CEO of Amblyotech Inc. Joseph Koziak said, “While current treatments options, such as eye patching, provide limited relief and have poor patient compliance due to discomfort and social stigmas, the Amblyotech-patented electronic therapy has been tested clinically to significantly increase the visual acuity of both children and adults who suffer from this condition without the use of an eye patch.” On Dig Rush he explains that by partnering “with Ubisoft, we are further able to provide physicians with a complete and accurate picture of treatment compliance to help them monitor patient progress throughout therapy.”

Dig Rush focuses on training both eyes, rather than just the weaker of the two and also trains the user’s brain “in order to improve visual acuity of the patient.” Amblyopia is caused by a turned eye or unequal refractive error causing one eye to be more powerful than the other. If untreated it is the leading cause of blindness in adults. Amblyopia affects 3% of children worldwide. Traditional treatments, while effective, often fail due to poor patient compliance, social stigma and higher rates of relapse.
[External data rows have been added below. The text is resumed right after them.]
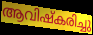
ആവിഷ്കരിച്ചു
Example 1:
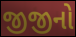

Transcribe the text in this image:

જીજીનો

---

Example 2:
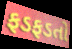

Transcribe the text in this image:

ફડફડતો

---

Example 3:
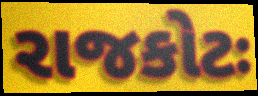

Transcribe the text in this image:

રાજકોટઃ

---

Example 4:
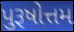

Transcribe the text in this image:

પુરૂષોત્તમ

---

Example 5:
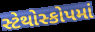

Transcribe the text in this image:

સ્ટેથોસ્કોપમાં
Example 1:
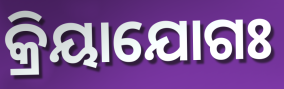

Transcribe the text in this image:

କ୍ରିୟାଯୋଗଃ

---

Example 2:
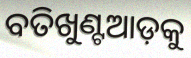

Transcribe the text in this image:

ବତିଖୁଣ୍ଟଆଡ଼କୁ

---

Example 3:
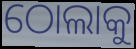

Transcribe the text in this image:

ଠୋଲାକୁ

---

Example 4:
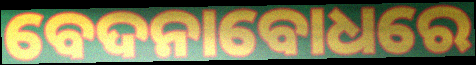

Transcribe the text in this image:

ବେଦନାବୋଧରେ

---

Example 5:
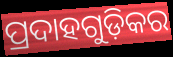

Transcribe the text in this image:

ପ୍ରଦାହଗୁଡ଼ିକର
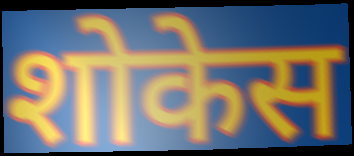
शोकेस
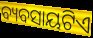
ବ୍ୟବସାୟଟିଏ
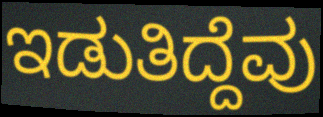
ಇಡುತಿದ್ದೆವು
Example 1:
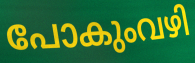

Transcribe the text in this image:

പോകുംവഴി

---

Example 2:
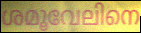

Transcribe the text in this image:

ശമൂവേലിനെ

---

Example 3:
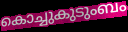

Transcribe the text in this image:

കൊച്ചുകുടുംബം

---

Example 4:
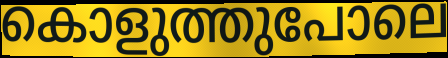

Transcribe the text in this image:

കൊളുത്തുപോലെ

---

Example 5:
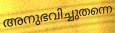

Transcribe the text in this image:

അനുഭവിച്ചുതന്നെ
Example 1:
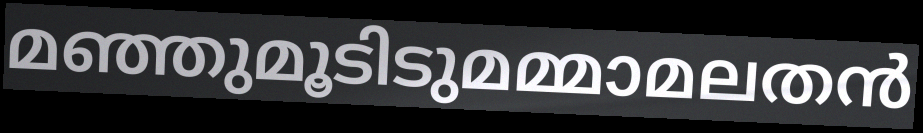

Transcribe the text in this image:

മഞ്ഞുമൂടിടുമമ്മാമലതൻ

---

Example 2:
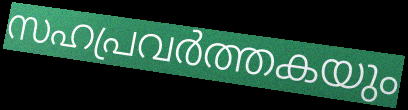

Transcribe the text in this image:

സഹപ്രവർത്തകയും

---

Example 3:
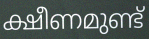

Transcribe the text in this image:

ക്ഷീണമുണ്ട്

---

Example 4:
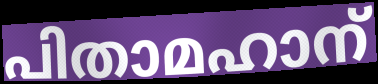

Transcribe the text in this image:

പിതാമഹാന്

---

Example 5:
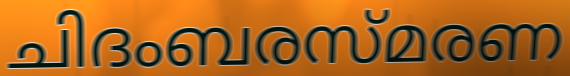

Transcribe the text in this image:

ചിദംബരസ്മരണ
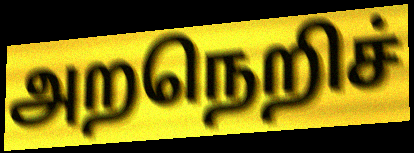
அறநெறிச்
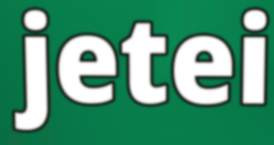
jetei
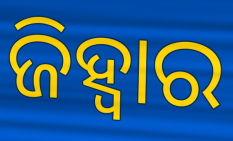
ଜିହ୍ଵାର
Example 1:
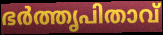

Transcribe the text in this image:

ഭർത്തൃപിതാവ്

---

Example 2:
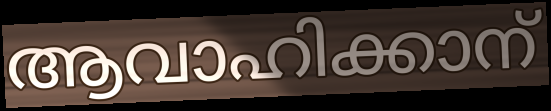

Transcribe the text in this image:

ആവാഹിക്കാന്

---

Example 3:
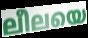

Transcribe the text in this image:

ലീലയെ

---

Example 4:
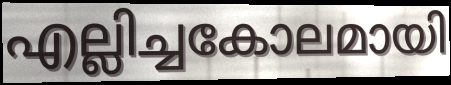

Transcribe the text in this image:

എല്ലിച്ചകോലമായി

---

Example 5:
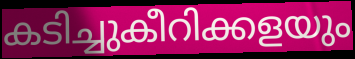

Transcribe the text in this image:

കടിച്ചുകീറിക്കളയും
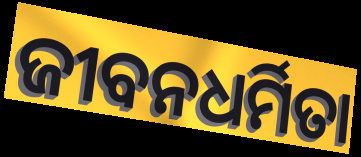
ଜୀବନଧର୍ମିତା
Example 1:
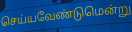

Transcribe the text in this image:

செய்யவேண்டுமென்று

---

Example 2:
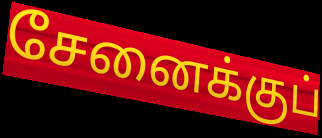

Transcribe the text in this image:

சேனைக்குப்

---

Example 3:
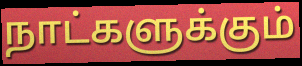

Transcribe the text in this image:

நாட்களுக்கும்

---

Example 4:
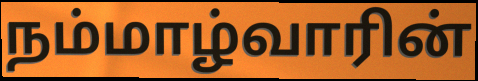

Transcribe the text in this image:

நம்மாழ்வாரின்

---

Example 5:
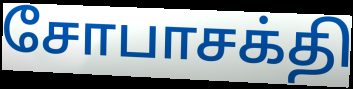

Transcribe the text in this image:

சோபாசக்தி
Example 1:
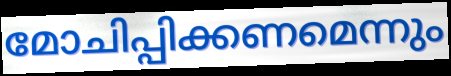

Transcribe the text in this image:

മോചിപ്പിക്കണമെന്നും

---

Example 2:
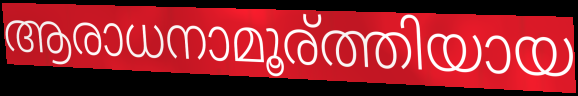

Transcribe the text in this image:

ആരാധനാമൂര്ത്തിയായ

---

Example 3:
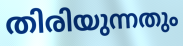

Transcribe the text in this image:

തിരിയുന്നതും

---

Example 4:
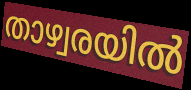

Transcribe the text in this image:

താഴ്വരയിൽ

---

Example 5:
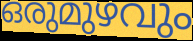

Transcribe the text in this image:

ഒരുമുഴവും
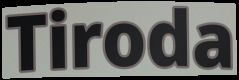
Tiroda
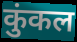
कुंकल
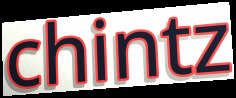
chintz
When playing Dig Rush, patients must wear stereoscopic glasses which apply differing levels of contrast to their eyes for objects in the game. In order to progress through the levels, the player is forced to use both eyes, which over time will work towards correcting the combination of binocular information between them. Studies of the treatment in both children and adults have shown 90% recovery of binocular combination, 2/3 gain improved 3D vision and 2/3 gain improved vision through the amblyopic eye.

Amblyotech is currently seeking FDA approval for the game and if approved will be administered by medical practitioners to sufferers of Amblyopia.